Data breach roundtable | Vulnerability calls for Accountability

A new data forum has published the phone numbers and personal data of hundreds of millions of Facebook users. The exposed data, published on 3rd April, includes the personal information of over 533 million Facebook users from over 100 countries, including 32 million records on users in the US, 11 million on users in the UK and 6 million on users in India. This data includes phone numbers, Facebook ID’s, full names, locations, birthdates, bios and in some cases, email addresses.

According to Alon Gal, Chief Technology Officer of Hudson Rock who discovered the leaked data, this could prove valuable to cybercriminals who use people personal information to impersonate them or scam them into handing over login credentials. “A database of that size containing the private information such as phone numbers of a lot of Facebook’s users would certainly lead to bad actors taking advantage of the data to perform social-engineering attacks [or] hacking attempts,” Gal stated.

Gal discovered the leaked data in January when a user in the same hacking forum advertised an automated bot that could provide phone numbers for hundreds of millions of Facebook users for a price.
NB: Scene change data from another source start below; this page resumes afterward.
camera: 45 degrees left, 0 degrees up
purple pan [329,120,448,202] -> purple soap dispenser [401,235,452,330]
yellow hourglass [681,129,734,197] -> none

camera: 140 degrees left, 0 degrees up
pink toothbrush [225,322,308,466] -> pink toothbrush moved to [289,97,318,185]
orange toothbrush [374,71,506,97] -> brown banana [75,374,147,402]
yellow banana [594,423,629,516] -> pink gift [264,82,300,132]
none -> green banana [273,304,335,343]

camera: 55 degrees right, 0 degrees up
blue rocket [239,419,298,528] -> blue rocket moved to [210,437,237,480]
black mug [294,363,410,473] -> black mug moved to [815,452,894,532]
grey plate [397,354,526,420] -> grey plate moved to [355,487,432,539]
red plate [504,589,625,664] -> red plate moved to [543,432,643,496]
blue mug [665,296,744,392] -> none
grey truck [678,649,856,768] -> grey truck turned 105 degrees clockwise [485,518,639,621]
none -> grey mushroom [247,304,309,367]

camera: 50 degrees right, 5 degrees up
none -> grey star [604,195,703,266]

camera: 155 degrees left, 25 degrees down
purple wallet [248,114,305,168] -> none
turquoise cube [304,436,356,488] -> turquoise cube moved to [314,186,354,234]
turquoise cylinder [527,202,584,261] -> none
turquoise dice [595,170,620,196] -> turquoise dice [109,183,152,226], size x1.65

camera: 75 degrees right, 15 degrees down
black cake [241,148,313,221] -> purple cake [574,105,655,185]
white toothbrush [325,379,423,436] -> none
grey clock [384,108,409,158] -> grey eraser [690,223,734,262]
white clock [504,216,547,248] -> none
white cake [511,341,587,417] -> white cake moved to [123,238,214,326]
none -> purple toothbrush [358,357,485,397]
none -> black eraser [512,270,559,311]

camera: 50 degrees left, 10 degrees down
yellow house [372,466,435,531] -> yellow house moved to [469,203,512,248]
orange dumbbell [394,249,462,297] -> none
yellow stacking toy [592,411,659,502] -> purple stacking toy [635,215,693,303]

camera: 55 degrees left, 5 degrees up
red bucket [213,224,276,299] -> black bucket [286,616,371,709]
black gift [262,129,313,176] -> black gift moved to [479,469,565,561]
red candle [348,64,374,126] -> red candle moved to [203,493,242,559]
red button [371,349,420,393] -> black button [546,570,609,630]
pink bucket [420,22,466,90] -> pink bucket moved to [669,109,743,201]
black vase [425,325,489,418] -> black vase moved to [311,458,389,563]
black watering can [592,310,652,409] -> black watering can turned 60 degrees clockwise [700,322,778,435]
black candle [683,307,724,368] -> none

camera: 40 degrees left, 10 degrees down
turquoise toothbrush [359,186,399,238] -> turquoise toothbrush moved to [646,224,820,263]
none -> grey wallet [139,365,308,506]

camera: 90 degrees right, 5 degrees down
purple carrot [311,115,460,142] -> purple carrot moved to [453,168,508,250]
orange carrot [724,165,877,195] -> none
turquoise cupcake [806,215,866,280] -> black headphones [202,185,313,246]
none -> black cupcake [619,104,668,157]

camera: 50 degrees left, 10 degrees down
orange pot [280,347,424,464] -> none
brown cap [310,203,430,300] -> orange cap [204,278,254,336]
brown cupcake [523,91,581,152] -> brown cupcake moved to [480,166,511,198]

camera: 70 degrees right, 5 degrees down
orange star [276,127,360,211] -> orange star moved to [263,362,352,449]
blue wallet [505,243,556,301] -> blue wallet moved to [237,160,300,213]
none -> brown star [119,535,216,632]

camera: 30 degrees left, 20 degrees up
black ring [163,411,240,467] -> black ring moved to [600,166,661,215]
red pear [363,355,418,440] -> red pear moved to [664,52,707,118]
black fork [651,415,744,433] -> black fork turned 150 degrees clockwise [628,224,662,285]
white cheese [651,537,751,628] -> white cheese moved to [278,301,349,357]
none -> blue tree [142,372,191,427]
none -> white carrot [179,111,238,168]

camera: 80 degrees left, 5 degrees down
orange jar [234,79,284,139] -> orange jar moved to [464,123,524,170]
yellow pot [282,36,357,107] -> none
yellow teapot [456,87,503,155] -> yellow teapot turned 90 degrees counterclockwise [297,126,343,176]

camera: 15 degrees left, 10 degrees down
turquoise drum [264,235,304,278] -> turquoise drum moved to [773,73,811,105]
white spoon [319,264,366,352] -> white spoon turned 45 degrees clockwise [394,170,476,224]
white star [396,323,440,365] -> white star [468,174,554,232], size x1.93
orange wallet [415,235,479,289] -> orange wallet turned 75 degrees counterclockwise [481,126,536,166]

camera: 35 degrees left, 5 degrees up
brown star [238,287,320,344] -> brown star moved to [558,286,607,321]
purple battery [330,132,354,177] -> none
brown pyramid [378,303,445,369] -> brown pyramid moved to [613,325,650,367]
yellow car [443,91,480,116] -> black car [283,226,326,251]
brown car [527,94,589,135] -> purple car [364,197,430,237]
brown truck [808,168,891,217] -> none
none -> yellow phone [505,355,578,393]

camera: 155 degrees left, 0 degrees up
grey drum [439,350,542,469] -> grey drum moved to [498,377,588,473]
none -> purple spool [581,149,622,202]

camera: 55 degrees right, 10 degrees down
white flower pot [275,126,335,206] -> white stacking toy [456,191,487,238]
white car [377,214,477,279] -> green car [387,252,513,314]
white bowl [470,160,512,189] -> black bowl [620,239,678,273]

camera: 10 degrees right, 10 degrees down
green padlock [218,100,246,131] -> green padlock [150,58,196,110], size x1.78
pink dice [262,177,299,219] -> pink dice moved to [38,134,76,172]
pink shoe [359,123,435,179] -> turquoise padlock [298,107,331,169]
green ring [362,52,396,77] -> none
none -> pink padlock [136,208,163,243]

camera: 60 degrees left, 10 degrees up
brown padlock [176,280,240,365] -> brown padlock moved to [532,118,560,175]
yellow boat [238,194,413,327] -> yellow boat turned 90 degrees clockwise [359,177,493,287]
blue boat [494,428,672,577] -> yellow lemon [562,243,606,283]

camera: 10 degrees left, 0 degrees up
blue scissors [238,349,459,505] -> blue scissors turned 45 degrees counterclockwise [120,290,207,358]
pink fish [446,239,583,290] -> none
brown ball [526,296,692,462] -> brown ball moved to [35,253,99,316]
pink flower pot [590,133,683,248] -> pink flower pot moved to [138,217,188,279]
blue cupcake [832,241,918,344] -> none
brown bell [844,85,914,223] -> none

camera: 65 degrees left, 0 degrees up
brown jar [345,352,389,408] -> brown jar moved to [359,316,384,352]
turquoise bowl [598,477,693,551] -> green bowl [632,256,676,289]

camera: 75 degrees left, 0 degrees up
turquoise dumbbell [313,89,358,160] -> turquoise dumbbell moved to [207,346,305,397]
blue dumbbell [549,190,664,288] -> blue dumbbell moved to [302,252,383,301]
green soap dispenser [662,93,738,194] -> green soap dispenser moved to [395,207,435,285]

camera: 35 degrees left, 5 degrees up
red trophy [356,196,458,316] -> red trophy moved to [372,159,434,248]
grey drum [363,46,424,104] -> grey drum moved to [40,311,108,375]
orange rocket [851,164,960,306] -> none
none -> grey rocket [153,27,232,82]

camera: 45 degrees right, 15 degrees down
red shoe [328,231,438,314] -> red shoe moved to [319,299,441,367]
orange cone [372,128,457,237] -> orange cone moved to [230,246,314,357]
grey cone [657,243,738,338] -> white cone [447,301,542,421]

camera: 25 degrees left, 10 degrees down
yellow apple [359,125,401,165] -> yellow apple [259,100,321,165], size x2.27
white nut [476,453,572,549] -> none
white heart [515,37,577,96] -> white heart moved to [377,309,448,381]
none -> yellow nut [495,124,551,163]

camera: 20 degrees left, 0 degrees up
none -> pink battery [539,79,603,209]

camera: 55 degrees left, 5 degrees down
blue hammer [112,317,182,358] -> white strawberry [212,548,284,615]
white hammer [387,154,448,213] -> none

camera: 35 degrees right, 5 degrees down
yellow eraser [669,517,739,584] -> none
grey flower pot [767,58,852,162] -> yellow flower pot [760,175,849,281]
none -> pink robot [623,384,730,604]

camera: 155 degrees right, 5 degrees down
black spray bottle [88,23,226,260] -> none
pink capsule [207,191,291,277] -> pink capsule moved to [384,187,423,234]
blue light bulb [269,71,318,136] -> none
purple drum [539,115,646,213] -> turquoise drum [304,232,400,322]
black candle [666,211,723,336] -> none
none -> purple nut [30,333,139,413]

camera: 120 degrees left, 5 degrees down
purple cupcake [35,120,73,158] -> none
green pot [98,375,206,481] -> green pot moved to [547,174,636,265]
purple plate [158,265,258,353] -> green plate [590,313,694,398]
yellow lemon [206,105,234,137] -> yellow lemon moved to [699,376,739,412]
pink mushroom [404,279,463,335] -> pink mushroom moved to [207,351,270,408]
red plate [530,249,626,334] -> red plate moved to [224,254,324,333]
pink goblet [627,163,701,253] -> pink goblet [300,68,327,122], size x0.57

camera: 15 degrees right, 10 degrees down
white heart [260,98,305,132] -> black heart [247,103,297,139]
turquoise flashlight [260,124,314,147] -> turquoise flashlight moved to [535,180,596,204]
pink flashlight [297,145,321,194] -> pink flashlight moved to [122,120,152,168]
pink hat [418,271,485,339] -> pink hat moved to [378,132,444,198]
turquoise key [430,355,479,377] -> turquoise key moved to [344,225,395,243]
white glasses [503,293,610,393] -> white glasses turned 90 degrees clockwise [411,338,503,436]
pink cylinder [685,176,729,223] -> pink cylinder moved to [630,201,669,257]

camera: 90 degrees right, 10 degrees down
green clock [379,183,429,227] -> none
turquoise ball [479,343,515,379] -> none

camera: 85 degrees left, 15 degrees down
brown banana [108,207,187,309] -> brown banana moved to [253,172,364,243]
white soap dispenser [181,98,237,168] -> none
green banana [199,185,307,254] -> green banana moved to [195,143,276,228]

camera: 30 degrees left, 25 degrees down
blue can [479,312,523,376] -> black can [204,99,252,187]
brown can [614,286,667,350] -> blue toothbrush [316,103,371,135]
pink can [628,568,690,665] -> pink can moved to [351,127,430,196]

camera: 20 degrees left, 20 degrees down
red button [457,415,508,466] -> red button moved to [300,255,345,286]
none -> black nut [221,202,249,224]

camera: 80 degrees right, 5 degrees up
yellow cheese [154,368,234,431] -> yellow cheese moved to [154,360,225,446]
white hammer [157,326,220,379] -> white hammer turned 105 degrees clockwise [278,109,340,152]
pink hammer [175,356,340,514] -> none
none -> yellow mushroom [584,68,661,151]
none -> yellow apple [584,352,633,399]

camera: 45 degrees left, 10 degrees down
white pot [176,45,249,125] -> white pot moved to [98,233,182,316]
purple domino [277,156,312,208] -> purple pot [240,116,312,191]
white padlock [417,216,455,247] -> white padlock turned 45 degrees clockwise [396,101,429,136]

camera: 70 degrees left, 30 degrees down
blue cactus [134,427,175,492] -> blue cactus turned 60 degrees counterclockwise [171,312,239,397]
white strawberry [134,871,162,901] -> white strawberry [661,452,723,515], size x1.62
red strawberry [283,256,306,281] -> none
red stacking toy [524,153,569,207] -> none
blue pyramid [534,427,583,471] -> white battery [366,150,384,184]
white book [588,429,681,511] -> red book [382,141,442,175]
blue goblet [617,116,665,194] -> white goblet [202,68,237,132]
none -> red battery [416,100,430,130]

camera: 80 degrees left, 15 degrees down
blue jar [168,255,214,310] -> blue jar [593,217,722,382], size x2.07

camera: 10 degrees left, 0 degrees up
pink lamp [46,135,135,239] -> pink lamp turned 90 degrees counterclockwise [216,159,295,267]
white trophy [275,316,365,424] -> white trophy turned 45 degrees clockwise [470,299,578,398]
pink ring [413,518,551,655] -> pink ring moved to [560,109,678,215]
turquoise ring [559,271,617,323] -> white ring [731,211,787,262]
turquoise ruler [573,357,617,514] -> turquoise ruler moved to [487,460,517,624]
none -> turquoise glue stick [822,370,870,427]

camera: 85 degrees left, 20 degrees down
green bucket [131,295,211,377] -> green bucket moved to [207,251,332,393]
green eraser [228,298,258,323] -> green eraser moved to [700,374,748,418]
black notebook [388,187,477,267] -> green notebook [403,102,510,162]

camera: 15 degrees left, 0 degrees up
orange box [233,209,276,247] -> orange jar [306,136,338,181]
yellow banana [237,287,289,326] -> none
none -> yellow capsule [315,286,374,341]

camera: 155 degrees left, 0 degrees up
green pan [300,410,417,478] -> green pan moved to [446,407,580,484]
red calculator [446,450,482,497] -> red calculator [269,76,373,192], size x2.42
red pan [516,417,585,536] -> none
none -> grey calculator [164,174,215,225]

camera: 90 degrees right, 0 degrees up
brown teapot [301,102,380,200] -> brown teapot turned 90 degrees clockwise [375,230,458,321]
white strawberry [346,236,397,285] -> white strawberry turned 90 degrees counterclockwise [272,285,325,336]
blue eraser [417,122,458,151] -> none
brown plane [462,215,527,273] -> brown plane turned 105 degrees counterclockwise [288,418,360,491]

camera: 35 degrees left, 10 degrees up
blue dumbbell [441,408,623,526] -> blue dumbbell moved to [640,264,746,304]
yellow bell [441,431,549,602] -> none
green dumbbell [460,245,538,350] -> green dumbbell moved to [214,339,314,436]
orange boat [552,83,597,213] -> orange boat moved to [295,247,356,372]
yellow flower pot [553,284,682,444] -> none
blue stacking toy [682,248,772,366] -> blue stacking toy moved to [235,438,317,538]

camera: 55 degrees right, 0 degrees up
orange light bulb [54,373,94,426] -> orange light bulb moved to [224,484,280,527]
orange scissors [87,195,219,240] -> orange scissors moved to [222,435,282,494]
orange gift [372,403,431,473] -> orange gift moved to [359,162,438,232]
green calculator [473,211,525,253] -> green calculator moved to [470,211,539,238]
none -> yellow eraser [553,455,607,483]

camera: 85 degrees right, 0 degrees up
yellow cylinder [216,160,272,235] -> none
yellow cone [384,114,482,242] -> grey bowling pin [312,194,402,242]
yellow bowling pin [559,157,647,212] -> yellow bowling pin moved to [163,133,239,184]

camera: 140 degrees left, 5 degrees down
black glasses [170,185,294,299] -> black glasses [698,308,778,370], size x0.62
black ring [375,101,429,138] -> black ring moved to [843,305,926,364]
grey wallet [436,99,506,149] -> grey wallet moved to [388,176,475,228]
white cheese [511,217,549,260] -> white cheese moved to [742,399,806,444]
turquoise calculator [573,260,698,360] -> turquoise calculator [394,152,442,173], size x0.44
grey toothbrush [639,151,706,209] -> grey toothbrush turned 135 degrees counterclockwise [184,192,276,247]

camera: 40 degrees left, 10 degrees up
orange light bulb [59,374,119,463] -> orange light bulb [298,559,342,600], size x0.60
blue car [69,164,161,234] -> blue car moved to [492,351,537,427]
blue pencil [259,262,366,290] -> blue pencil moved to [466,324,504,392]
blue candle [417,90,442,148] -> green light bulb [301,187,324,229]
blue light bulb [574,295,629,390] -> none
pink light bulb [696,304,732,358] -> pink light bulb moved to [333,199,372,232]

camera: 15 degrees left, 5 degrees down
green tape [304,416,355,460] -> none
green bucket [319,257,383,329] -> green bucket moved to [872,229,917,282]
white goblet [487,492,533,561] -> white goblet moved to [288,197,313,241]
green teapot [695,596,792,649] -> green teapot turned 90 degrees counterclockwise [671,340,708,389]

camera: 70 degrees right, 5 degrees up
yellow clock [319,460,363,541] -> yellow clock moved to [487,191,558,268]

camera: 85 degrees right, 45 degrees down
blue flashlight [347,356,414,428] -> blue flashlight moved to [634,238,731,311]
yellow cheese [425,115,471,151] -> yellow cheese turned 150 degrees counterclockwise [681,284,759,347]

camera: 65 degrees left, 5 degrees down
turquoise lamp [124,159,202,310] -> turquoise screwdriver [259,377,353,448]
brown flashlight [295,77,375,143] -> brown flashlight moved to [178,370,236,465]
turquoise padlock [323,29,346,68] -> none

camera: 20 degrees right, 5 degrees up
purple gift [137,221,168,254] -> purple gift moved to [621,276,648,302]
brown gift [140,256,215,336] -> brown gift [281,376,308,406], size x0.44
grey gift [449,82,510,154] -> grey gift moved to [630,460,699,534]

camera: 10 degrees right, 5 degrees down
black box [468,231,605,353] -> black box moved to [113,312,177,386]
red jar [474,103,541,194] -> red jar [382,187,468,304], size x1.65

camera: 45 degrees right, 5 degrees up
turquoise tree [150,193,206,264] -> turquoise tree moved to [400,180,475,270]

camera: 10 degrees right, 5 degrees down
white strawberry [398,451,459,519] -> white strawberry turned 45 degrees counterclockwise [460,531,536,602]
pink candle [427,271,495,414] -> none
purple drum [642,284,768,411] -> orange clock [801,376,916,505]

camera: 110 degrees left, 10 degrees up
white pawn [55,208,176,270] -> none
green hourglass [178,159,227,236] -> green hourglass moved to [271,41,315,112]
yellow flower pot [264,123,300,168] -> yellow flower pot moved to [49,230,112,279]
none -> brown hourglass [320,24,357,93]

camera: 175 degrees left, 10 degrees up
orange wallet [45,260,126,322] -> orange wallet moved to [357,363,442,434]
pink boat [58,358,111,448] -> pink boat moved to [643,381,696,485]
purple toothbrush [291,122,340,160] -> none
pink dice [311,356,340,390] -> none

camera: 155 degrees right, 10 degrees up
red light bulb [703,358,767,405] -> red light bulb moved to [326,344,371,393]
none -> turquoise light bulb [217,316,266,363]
The data set has now been posted on the hacking forum for free, making it available to anyone with rudimentary data skills.

Commenting on this recent revelation, Sam Curry, Chief Security Officer, Cybereason, says: When 25% of any company’s users are potentially exposed to computer fraud and identity theft there is reason for concern for their privacy. But when it becomes half a billion people in more than 100 countries and the company is Facebook, the largest social media platform in the world, users have every right to be concerned.

“This new breach involves old data from a 2019 incident that Facebook reportedly resolved, but it would be foolish to believe that previously exposed data would disappear from dark web forums, where it has been for sale for 2+ years. This isn’t the time for Facebook to play the victim and they really only have two options, hero or villain. Many see Facebook as an industry villain and their minds won’t be changed, but this is another time for Facebook to face its challenges head-on, update users on their privacy policies and continue doing everything possible to protect their data.”

Facebook vowed to crack down on mass data-scraping after Cambridge Analytica scraped the data of over 80 million users in violation of Facebook’s terms of service to target voters with political ads in the 2016 election. Gal said that from a security standpoint there wasn’t much Facebook could do to help users affected by the breach since their data is already out in the open, but he added that Facebook could notify users so they could remain vigilant about phishing schemes or fraud using their data.

“Attackers define the rules of their attack, and increasingly they are operating just like businesses – but just like any business, there is nothing to say that they too can’t be hacked and their data stolen. When your primary asset is data, that asset is going to be valuable to more than just you,” says Tim Mackey, Principal Strategist at the Synopsys CyRC (Cybersecurity Research Centre).

“If that data is stolen from one criminal enterprise, that criminal group might not protect their data and it could easily be stolen multiple times. Effectively, data security is only as good as the weakest link. The people most interested in keeping data secure are the data owners (us) and the businesses we share our data with. We should limit the data we share to only what’s required, and hold those with whom we share our data accountable for its safe-keeping.”

Curry concludes: “In the big picture, this is just another day and another breach and once again ‘privacy’ is the victim. Whether it is one billion or one trillion users,  this is another blow to our collective privacy. Consumers should be working under the assumption that their private information has been stolen by hackers ten times over. Consumers should be regularly checking their credit for abuse and constantly checking their credit cards for unusual and unauthorised activity. As an industry until we can start making cyber crime unprofitable for adversaries they will continue to hold the cards that will yield potentially massive payouts.”